Collected data:
=== Section Start ===
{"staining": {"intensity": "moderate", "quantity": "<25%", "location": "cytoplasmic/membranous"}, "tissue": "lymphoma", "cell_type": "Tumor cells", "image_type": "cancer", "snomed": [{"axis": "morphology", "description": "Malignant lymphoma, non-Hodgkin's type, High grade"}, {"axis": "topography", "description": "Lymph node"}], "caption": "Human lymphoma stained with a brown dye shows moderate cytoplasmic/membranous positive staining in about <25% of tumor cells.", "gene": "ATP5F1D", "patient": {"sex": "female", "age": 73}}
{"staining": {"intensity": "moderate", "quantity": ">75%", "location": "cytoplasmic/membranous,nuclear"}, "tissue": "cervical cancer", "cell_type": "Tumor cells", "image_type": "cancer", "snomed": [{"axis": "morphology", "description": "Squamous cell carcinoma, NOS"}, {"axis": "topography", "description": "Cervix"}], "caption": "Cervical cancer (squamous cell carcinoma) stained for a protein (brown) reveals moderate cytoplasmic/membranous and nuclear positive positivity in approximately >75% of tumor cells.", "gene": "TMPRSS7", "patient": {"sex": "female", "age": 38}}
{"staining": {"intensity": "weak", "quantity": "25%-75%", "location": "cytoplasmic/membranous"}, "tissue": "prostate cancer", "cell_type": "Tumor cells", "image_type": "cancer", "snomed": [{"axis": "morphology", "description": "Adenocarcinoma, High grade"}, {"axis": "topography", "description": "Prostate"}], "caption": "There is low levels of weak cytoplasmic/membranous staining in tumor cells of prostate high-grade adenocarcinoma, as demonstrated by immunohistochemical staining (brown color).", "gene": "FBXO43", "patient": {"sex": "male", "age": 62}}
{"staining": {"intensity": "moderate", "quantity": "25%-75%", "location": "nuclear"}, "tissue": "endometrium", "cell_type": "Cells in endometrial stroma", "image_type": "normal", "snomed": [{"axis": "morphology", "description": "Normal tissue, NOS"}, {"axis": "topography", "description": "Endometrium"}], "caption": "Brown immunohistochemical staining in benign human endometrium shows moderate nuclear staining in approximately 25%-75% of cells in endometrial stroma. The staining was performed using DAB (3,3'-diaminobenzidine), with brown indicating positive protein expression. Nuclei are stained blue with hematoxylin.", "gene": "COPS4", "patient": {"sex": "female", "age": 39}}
=== Section End ===
Goal of the exercise:
What is needed is a word-for-word restatement of all the data.

Exercise result:
{"staining": {"intensity": "moderate", "quantity": "<25%", "location": "cytoplasmic/membranous"}, "tissue": "lymphoma", "cell_type": "Tumor cells", "image_type": "cancer", "snomed": [{"axis": "morphology", "description": "Malignant lymphoma, non-Hodgkin's type, High grade"}, {"axis": "topography", "description": "Lymph node"}], "caption": "Human lymphoma stained with a brown dye shows moderate cytoplasmic/membranous positive staining in about <25% of tumor cells.", "gene": "ATP5F1D", "patient": {"sex": "female", "age": 73}}
{"staining": {"intensity": "moderate", "quantity": ">75%", "location": "cytoplasmic/membranous,nuclear"}, "tissue": "cervical cancer", "cell_type": "Tumor cells", "image_type": "cancer", "snomed": [{"axis": "morphology", "description": "Squamous cell carcinoma, NOS"}, {"axis": "topography", "description": "Cervix"}], "caption": "Cervical cancer (squamous cell carcinoma) stained for a protein (brown) reveals moderate cytoplasmic/membranous and nuclear positive positivity in approximately >75% of tumor cells.", "gene": "TMPRSS7", "patient": {"sex": "female", "age": 38}}
{"staining": {"intensity": "weak", "quantity": "25%-75%", "location": "cytoplasmic/membranous"}, "tissue": "prostate cancer", "cell_type": "Tumor cells", "image_type": "cancer", "snomed": [{"axis": "morphology", "description": "Adenocarcinoma, High grade"}, {"axis": "topography", "description": "Prostate"}], "caption": "There is low levels of weak cytoplasmic/membranous staining in tumor cells of prostate high-grade adenocarcinoma, as demonstrated by immunohistochemical staining (brown color).", "gene": "FBXO43", "patient": {"sex": "male", "age": 62}}
{"staining": {"intensity": "moderate", "quantity": "25%-75%", "location": "nuclear"}, "tissue": "endometrium", "cell_type": "Cells in endometrial stroma", "image_type": "normal", "snomed": [{"axis": "morphology", "description": "Normal tissue, NOS"}, {"axis": "topography", "description": "Endometrium"}], "caption": "Brown immunohistochemical staining in benign human endometrium shows moderate nuclear staining in approximately 25%-75% of cells in endometrial stroma. The staining was performed using DAB (3,3'-diaminobenzidine), with brown indicating positive protein expression. Nuclei are stained blue with hematoxylin.", "gene": "COPS4", "patient": {"sex": "female", "age": 39}}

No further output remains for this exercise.